Les chasseurs, les chasseurs-bombardiers et les avions de reconnaissance appartenant de la 2 TAF étaient en appel constant durant toute la durée de l’opération Market Garden, lorsque la météo le permettait. Le 84e Groupe soutenait la seconde armée britannique et la Première Armée canadienne, ce qui permettait aux 29 escadrons du 83e Groupe (parmi lesquels quinze faisaient partie de l’ARC) d’épauler la charge pour l’opération Market Garden. Durant l’opération, le 83e Groupe a fait voler plus de 1 700 chasseurs et a effectué 1 300 sorties de soutien offensif et de reconnaissance.

Selon le plan, l’escorte des avions de transport incombait principalement aux unités des États-Unis, les avions de la 2 TAF n’assurant seulement qu’une protection intermittente. Les chasseurs canadiens et britanniques ont effectué des patrouilles offensives engageant les avions ennemis de façon périodique et attaquant des cibles inopinées au sol. La première perte de l’ARC est survenue lorsque le capitaine d’aviation Godfrey Addison Argument (âgé de 23 ans et originaire de Toronto, en Ontario), militaire du 33e Escadron, a perdu la vie lorsque son Spitfire a été atteint par un projectile antiaérien près d’Anvers, en Belgique.

Il ne serait pas le dernier.

Le 401e et le 441e Escadron ont combattu plus de 20 chasseurs allemands le 18 septembre au-dessus de Nijmegen, revendiquant la destruction de trois avions ennemis et l’endommagement de plusieurs autres, sans aucune perte ni aucun dommage de leur côté. Cependant, le 25 septembre, la Luftwaffe a commencé à se montrer en force et les combats aériens sont devenus plus fréquents... et mortels.

□ □ □

◆ **CONSIGNES**
Reproduisez fidèlement le passage de l'extrait sur l'opération Market Garden qui débute aux mots « Selon le plan, l’escorte » et s'achève après « d’Anvers, en Belgique. ».

◆ **DONNÉES BRUTES**

□ □ □

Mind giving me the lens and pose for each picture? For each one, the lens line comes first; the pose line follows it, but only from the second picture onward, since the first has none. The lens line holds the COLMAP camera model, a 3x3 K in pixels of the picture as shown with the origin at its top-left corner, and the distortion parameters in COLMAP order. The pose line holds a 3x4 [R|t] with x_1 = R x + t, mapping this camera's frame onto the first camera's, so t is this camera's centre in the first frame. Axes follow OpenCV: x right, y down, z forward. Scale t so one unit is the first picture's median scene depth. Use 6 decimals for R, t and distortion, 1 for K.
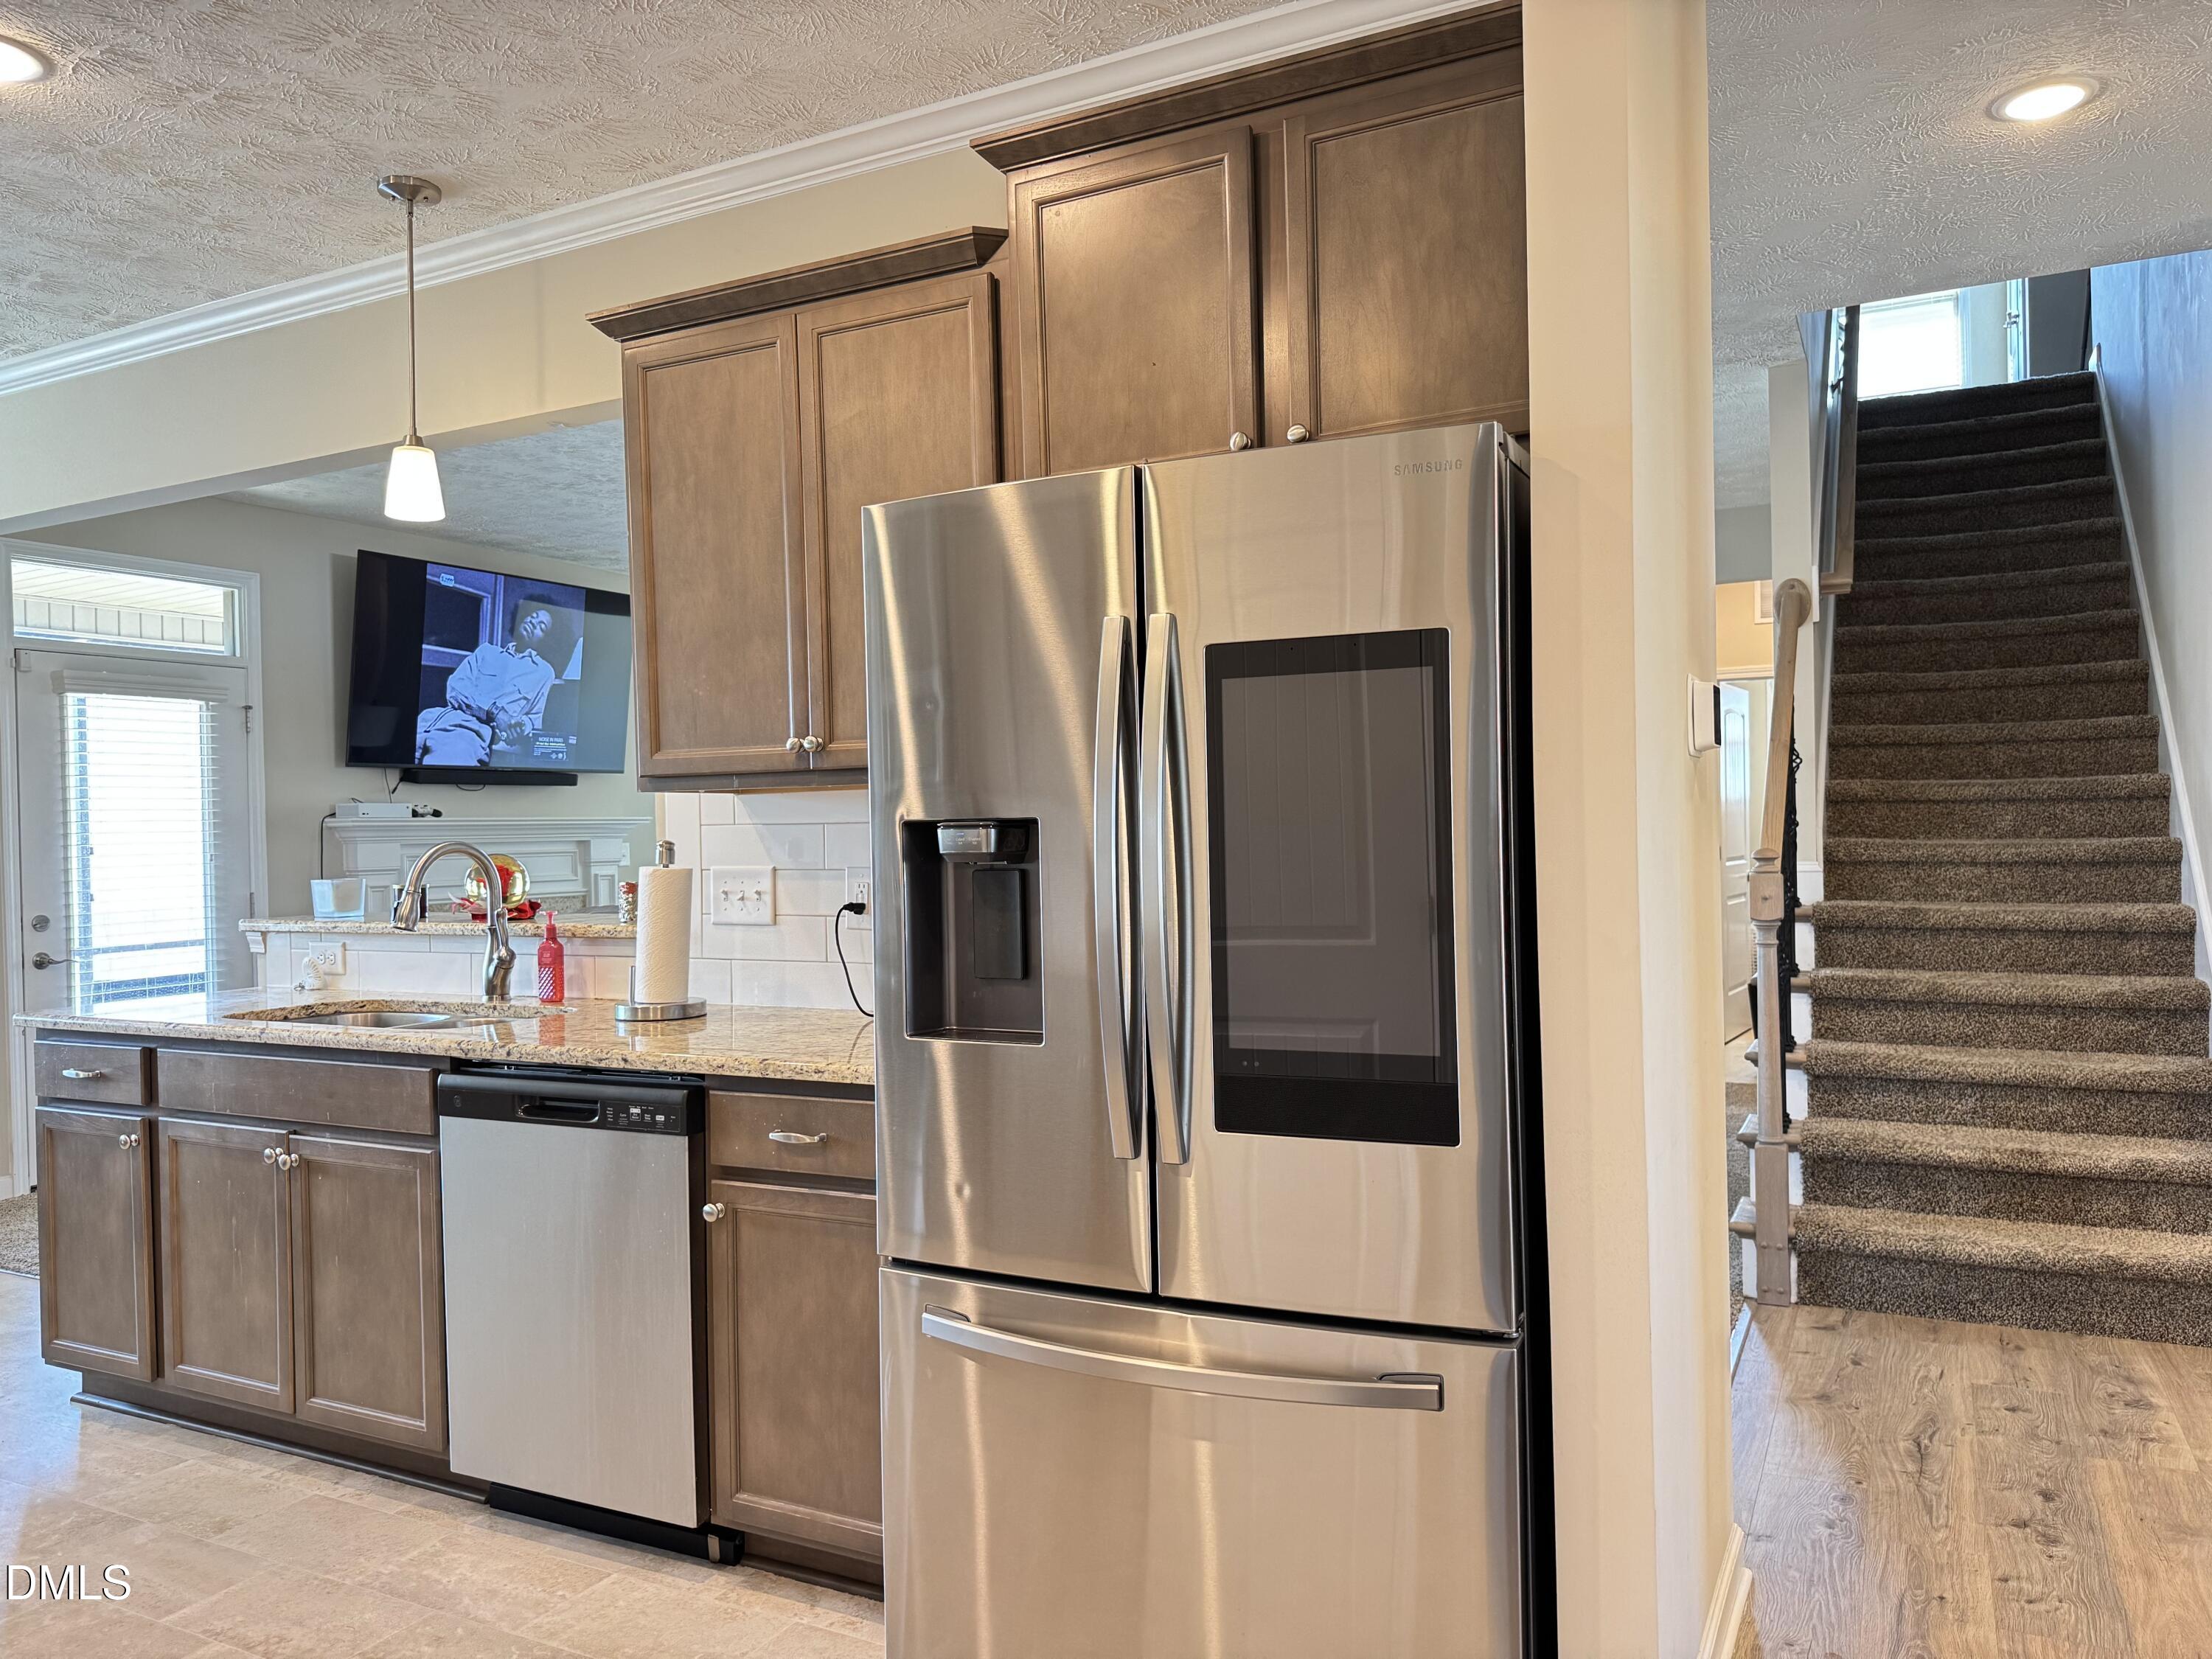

□ □ □

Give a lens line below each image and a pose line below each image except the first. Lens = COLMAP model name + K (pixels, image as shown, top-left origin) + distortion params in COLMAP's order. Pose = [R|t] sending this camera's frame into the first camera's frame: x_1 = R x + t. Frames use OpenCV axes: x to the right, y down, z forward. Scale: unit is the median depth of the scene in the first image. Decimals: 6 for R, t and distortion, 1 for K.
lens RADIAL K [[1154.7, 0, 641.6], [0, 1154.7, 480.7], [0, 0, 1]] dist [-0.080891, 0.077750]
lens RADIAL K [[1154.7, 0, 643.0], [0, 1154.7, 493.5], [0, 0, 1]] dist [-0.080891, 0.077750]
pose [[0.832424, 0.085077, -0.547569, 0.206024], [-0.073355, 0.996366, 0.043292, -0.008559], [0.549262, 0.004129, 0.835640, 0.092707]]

□ □ □

◆ **CORRIGÉ**
Selon le plan, l’escorte des avions de transport incombait principalement aux unités des États-Unis, les avions de la 2 TAF n’assurant seulement qu’une protection intermittente. Les chasseurs canadiens et britanniques ont effectué des patrouilles offensives engageant les avions ennemis de façon périodique et attaquant des cibles inopinées au sol. La première perte de l’ARC est survenue lorsque le capitaine d’aviation Godfrey Addison Argument (âgé de 23 ans et originaire de Toronto, en Ontario), militaire du 33e Escadron, a perdu la vie lorsque son Spitfire a été atteint par un projectile antiaérien près d’Anvers, en Belgique.